It’s still unknown if any of the insects were carrying the parasite that causes malaria
VANCOUVER — Adult female mosquitoes could be surfing air currents high above the West African Sahel. This traffic, at least 40 meters up, might be troubling news for efforts to control malaria.
Traps attached to balloons flown over villages in Mali caught close to 3,000 mosquitoes at heights between 40 and 290 meters above the ground, where winds might blow the insects long distances. That sample, collected in multiple all-night sessions spaced over three years, was roughly 80 percent adult female, the mosquito life stage that can transmit malaria.
Some of the collected species are known to be capable of spreading malaria, said medical entomologist Tovi Lehmann in his preview of trap data November 14 at the 2018 joint annual meeting of three Canadian and American entomological societies. But Lehmann, of the National Institutes of Health in Rockville, Md., does not know yet whether the females were carrying the malaria parasite when they were caught by a balloon trap.
There’s been debate about what, if anything, such windborne mosquitoes might contribute to Africa’s patterns of entrenched malaria and high death tolls from the disease. That’s because “mosquitoes are generally thought to have short dispersal distances,” said veterinary entomologist Christopher Sanders of the Pirbright Institute in England who was not involved in the project.

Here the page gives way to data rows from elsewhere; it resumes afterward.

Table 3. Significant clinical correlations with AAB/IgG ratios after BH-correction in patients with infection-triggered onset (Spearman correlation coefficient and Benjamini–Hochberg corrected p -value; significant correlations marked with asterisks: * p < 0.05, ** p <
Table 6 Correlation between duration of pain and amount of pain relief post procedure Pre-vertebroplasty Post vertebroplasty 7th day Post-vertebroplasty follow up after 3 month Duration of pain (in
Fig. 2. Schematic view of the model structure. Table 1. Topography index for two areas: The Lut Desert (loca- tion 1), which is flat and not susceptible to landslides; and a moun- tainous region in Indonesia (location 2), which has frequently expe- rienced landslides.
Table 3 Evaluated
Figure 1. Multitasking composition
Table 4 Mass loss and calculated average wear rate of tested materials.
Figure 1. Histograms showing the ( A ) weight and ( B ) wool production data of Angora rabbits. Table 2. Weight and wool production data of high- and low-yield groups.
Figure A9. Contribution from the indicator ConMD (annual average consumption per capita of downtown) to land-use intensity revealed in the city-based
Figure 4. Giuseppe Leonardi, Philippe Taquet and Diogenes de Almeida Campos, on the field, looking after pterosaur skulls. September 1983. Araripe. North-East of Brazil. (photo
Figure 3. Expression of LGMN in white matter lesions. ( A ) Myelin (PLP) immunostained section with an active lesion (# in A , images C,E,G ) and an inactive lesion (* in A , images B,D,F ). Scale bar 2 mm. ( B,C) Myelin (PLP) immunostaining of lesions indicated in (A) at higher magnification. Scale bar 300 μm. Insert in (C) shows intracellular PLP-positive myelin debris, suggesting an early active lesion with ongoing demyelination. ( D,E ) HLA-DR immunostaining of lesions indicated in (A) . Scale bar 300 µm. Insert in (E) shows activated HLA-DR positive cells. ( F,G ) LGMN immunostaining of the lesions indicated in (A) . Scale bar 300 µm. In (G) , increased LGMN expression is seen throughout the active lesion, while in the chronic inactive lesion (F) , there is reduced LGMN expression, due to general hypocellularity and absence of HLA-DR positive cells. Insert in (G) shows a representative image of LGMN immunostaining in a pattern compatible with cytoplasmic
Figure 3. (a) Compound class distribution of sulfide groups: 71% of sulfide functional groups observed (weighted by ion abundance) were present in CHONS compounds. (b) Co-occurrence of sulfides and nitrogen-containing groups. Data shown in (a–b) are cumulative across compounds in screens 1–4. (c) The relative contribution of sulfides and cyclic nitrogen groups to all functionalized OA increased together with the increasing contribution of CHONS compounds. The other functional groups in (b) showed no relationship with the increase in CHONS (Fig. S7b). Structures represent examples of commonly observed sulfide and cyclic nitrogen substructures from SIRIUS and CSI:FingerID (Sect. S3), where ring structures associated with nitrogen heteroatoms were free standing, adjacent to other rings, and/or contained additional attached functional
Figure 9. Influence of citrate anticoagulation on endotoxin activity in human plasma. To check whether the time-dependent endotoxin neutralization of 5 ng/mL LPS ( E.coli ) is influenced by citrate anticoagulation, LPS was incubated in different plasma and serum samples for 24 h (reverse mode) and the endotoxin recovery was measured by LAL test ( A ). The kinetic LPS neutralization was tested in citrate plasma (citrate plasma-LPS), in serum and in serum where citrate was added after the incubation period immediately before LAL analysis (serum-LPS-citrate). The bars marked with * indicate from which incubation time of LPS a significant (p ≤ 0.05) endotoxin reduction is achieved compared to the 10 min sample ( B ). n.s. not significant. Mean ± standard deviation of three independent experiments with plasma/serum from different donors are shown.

So researchers tethered balloons with sticky net traps attached to the line for all-night sampling. To adjust for any insects snagged nearer the ground when either raising or reeling in a balloon, the scientists also sampled these pass-through zones. In the target upper region, traps picked up a total of about 460,000 individual insects of many kinds.
The team also found that the majority of female mosquitoes were already carrying eggs. That means that the insects must have had a blood meal for those eggs to develop. A malaria parasite or other pathogen might have hitchhiked along with that meal, but researchers have not finished that analysis yet.
Finding females carrying eggs was “a really novel result,” says Luigi Sedda of Lancaster University in England who works in medical geography but was not part of the balloon project. He speculates that these mosquito travelers might be a big problem in areas with an eradication or control program in place.
Among the trapped mosquitoes, researchers found representatives of at least three notorious mosquito genera. Out of 21 species of Anopheles known in the region, representatives of at least seven were bobbing along in air currents, Lehmann reported. That included An. coluzzii, a major malaria-spreading species in Africa.
The trap results might be relevant for diseases besides malaria. The Aedes mosquito genus includes carriers of West Nile virus and other worrisome pathogens. So far, results show that at least 12 species out of the 15 known in the area had gone airborne. So had at least 16 out of the 21 local Culex species, which include carriers of Rift Valley fever virus. Researchers confirmed the mosquito species’ identities with genetic bar codes.
It’s still unclear — for now, at least — whether the mosquitoes sampled were carrying malaria parasites or other pathogens. The balloon sampling team is figuring that out. It’s also unknown how much these surfing mosquitoes could contribute to disease spread. “We don't know where and how long these mosquitoes have traveled,” Sedda says. “We don't know their capacity to create new breeding sites, or if they get damaged in strong winds.”